Enok’un Kitabı [1] dinler tarihinin en ilginç metinlerinden biridir. İçinde anlatılanlar birçok kişiye bir bilimkurgu kitabı okuyor izlenimi verse de Enok’un Kitabı, Yahudi mistisizminin temel taşlarından biridir. Enok’un Kitabı, önceleri bizim “Eski Ahit” ya da yanlış olarak “Tevrat” diye adlandırdığımız Tanah’ın [2] Apokrif kitaplarından biri olarak kabul ediliyor olsa da sonradan “kaybolmuştur.” Bu “kayboluş”un nasıl olduğu bilinmemektedir. Bu kayboluşun nedenlerini anlamak için öncelikle Apokrif Kitap kavramına bakmak gerekmektedir. Apokrif kitaplar, Yahudi dini külliyatında bulunduğu halde Tanah’a dahil edilmemiş olan kitaplardır. Apokrif sözcüğü Yunanca’dan gelmekte olup, “saklı”, “gizli” anlamını taşımaktadır. Apokrif sözcüğü daha çok Protestanlar tarafından kullanılmakta olup, Katolikler genelde, Kitab-ı Mukaddes’e dahil edilmeyen bu kitaplar için “deuterokanonik” sözcüğünü kullanırlar. Yahudi dini külliyatında olan kitapları Tanah’a kimler, nasıl ve hangi kıstaslara göre seçmişlerdir bir bilgimiz yoktur, ancak bildiğimiz Tanah’ın MS 90 yıllarında artık saptanmış olduğudur. Hıristiyanlar ise bu kitaplarla daha sonra ilgilenmiş ve Kitab-ı Mukaddes dördüncü asırdan sonra şekillenmeye başlamıştır. Bu bağlamda Enok’un Kitabı’nın ne zaman yazıldığı da bilinmemektedir. Ancak yapılan araştırmalar bu kitabın bir defada yazılmadığını uzun yıllar içinde değişime uğradığını ve birkaç yazar tarafından eklemeler yapıldığını göstermektedir. Örneğin Gözcüler’den söz eden bölüm en eski bölümlerden olup MÖ 300 yıllarına giderken diğer bölümleri MÖ 1. yy’a kadar tarihlenebilmektedir. Yunanca nüshaları bilinmekle birlikte, orijinalinin Aramice olduğu düşünülmektedir.

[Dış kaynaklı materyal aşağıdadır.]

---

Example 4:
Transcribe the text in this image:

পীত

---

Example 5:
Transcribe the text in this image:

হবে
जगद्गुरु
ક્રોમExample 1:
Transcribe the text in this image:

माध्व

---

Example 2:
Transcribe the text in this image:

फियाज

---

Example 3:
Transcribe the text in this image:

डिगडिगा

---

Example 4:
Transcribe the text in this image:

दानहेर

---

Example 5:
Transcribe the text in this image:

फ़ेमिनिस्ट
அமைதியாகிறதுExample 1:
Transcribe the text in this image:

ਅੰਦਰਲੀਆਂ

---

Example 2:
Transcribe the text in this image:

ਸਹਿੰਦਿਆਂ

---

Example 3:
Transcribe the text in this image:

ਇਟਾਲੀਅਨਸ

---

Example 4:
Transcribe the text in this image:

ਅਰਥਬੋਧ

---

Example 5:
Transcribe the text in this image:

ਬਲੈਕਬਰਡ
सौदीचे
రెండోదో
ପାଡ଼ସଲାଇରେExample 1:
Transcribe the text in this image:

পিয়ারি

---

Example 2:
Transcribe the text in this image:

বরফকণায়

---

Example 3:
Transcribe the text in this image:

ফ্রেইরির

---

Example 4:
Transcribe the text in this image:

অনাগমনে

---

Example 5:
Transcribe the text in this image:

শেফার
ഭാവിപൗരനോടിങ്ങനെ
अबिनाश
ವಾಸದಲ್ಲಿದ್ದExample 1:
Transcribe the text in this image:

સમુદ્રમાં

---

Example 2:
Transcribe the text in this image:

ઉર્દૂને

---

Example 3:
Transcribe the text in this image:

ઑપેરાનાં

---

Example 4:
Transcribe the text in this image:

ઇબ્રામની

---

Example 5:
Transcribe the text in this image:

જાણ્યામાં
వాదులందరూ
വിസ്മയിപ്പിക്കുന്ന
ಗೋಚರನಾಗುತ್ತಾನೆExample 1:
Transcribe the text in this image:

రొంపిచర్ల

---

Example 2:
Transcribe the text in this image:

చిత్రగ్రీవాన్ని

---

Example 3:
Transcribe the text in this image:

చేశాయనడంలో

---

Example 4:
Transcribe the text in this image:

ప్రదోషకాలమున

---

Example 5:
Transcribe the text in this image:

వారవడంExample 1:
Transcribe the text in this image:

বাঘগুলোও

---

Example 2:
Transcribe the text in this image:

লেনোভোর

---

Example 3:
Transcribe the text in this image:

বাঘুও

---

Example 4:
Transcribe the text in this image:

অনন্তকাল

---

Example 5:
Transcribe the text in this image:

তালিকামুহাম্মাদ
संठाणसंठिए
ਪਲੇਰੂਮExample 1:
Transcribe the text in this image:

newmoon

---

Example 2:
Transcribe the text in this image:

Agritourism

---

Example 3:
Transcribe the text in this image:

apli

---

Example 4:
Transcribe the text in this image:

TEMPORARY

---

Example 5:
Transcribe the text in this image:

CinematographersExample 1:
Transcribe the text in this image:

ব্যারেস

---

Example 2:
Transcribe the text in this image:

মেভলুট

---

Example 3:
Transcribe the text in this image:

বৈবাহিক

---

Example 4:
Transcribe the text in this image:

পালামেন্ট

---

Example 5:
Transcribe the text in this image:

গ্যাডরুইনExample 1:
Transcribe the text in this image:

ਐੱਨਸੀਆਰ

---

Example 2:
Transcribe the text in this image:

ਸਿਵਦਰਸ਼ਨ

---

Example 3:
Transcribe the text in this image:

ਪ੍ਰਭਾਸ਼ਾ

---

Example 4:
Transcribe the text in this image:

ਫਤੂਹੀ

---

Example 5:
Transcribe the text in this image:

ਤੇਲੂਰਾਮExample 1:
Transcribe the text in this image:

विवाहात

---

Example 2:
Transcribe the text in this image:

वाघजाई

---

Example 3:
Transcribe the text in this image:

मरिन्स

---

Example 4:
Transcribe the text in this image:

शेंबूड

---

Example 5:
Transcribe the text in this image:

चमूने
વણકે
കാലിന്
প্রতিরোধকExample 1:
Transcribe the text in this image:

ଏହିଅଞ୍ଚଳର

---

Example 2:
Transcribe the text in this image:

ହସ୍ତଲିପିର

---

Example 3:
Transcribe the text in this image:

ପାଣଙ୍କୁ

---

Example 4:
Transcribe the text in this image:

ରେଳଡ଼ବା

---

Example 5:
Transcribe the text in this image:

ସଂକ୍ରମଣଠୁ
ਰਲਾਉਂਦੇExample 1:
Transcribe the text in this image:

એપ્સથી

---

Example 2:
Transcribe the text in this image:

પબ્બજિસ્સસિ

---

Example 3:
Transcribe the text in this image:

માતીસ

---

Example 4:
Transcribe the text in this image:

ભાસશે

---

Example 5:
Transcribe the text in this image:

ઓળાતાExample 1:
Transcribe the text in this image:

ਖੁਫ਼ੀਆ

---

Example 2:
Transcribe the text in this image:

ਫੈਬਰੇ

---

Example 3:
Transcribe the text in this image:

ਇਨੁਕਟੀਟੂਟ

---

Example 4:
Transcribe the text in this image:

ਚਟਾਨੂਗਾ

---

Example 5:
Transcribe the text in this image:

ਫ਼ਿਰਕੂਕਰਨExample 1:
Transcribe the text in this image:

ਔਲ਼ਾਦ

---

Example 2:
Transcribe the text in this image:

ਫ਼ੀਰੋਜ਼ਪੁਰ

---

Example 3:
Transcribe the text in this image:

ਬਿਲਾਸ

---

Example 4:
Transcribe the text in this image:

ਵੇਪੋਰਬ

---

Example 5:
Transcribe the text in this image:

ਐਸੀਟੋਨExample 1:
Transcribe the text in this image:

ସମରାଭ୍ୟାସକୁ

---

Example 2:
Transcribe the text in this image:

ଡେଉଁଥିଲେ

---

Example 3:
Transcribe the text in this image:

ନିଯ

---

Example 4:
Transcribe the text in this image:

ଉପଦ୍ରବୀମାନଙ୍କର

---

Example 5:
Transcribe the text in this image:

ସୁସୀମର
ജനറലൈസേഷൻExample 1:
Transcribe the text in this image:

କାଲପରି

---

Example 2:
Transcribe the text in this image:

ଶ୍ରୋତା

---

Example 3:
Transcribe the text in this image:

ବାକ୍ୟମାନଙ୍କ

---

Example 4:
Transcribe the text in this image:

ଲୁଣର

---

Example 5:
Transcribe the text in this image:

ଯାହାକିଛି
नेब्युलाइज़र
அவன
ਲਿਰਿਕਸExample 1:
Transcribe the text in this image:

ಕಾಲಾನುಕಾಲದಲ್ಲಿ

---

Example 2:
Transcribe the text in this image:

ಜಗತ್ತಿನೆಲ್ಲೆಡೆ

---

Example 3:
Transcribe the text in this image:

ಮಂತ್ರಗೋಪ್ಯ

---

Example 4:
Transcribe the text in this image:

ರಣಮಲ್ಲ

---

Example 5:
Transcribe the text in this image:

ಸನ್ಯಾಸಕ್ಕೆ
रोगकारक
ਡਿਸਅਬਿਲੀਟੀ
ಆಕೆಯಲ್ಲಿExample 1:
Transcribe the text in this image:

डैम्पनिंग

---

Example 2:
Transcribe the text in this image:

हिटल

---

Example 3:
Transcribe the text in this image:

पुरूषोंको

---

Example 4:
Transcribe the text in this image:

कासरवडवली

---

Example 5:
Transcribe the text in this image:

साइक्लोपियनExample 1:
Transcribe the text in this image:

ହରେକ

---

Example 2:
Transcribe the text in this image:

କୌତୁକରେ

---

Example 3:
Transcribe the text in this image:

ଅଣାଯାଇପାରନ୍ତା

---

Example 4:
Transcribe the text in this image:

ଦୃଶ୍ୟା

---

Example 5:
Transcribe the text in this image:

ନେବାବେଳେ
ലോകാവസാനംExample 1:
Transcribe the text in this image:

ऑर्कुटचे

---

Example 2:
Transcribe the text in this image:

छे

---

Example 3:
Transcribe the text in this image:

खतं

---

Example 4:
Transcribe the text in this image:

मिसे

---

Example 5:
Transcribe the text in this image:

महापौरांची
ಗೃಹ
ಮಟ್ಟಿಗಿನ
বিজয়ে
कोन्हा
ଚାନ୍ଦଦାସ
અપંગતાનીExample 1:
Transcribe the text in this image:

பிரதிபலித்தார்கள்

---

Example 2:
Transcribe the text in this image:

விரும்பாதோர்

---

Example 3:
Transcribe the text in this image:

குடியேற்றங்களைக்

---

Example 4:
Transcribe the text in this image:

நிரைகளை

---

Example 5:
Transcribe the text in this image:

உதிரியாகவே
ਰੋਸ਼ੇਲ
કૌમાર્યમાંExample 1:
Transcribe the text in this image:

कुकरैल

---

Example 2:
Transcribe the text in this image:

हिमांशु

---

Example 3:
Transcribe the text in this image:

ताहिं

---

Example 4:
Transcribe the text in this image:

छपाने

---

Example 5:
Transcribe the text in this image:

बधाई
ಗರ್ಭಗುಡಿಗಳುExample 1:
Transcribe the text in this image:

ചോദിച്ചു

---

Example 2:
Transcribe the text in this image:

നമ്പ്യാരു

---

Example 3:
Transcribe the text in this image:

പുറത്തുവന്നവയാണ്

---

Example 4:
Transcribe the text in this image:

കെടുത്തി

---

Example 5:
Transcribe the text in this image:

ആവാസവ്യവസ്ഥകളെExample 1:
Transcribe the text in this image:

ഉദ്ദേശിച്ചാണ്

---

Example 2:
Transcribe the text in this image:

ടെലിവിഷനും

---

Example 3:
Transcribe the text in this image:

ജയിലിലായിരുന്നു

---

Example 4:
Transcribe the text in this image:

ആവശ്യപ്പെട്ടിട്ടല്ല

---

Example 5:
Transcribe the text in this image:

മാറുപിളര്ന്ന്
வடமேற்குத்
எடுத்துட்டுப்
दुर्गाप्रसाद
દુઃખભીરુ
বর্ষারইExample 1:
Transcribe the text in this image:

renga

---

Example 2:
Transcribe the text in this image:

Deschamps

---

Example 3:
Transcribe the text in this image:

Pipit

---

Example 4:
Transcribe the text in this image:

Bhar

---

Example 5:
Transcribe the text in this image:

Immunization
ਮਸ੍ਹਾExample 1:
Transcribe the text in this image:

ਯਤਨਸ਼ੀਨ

Enok’un Kitabı ise yukarıda belirttiğimiz gibi, başlangıçta Apokrif kitaplar içinde var olmakla beraber sonradan ortadan kaybolmuştur. Zaten Apokrif sözcüğü de zamanla daha farklı bir anlam kazanarak “okunmaması” gereken anlamına gelmiş ve kitapların çoğu sadece belli kimseler dışında okunamaz hale gelmiştir. Ancak her şeye rağmen Enok’un Kitabı, Kutsal Kitap’ın birçok yerinde alıntılarla yaşamış ve bazı apokrif kitaplara da esin kaynağı olmuştur. (Graves, Patai; 2009) Dini külliyatı çok iyi koruyan bir ruhban sınıfının elinde böyle bir kitabın kaybolması, bu kitabın okunmasını “uygun bulmayan” bir dini görüşün varlığını da akla getirmektedir. “Düşmüş Melekler” ve kötülüğün kaynakları gibi çok marjinal konulardan bahseden Enok’un Kitabı’nın ise hem Yahudi din adamları hem de özellikle kilise babaları tarafından da sapkın olarak kabul edilmiş olması büyük olasılıktır. Bu nedenle bu kitap tarihin bir yerinde “kaybolmuştur”. Ancak bu durum çok uzun sürmemiş ve 1773 yılında bir söylenti üzerine İskoç araştırmacı ve Mason [3] James Bruce Habeşistan’a gitmiş veEnok’un Kitabı’nın orada bir manastırda saklanmış üç nüshasını bulmuştur. Kitap 1821 yılında İbranice profesörü Richard Laurence tarafından İngilizce’ye tercüme edilmiş ve bu derlememizin de ana kaynağını oluşturmuştur. Enok’un Kitabı’nın tam olarak varlığının ispatı aslında Ölü Deniz Yazmaları’nın bulunmasıyla da alakalıdır. Yazmalar 1947 yılında bir çoban tarafından, Ölü Deniz kıyısında Kumran’da bir mağarada rastlantısal olarak bulunmuştur. Daha sonra, bu yazmalar Kudüs Üniversitesi’nin eline geçmiş ve bu mağaralarda araştırmalar başlamıştır. 1958 yılına kadar süren çalışmalarda birçok yazmanın yanı sıra arkeolojik başka bulgulara da rastlanmıştır. 10 yıl süresince 11 mağarada yapılan kazılar 800 kadar yazmanın ve birçok parçanın gün ışığına çıkmasını sağlamıştır. Bunlar arasında Tevrat’ta geçen metinler bulunduğu kadar bulunmayanlar da mevcuttur. Bu metinlerin aşağı yukarı dörtte biri kadarı Tevrat’ta geçen metinlerdir.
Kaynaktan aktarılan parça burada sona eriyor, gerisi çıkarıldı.